**Data for the task:**
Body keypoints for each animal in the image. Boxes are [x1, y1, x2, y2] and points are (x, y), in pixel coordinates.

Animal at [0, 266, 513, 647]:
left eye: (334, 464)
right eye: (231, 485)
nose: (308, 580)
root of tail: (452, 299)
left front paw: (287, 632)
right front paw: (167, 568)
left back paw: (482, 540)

--

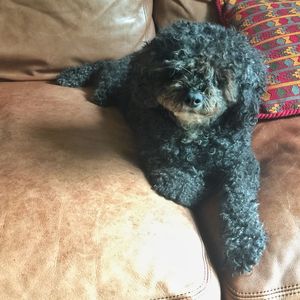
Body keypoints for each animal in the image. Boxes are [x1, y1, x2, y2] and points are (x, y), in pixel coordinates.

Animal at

**Aim of the task:** Where the listing above has a line with "nose: (308, 580)", start there, and output every line exactly through the line with "left back paw: (482, 540)", which is also included.

**Final answer:**
nose: (308, 580)
root of tail: (452, 299)
left front paw: (287, 632)
right front paw: (167, 568)
left back paw: (482, 540)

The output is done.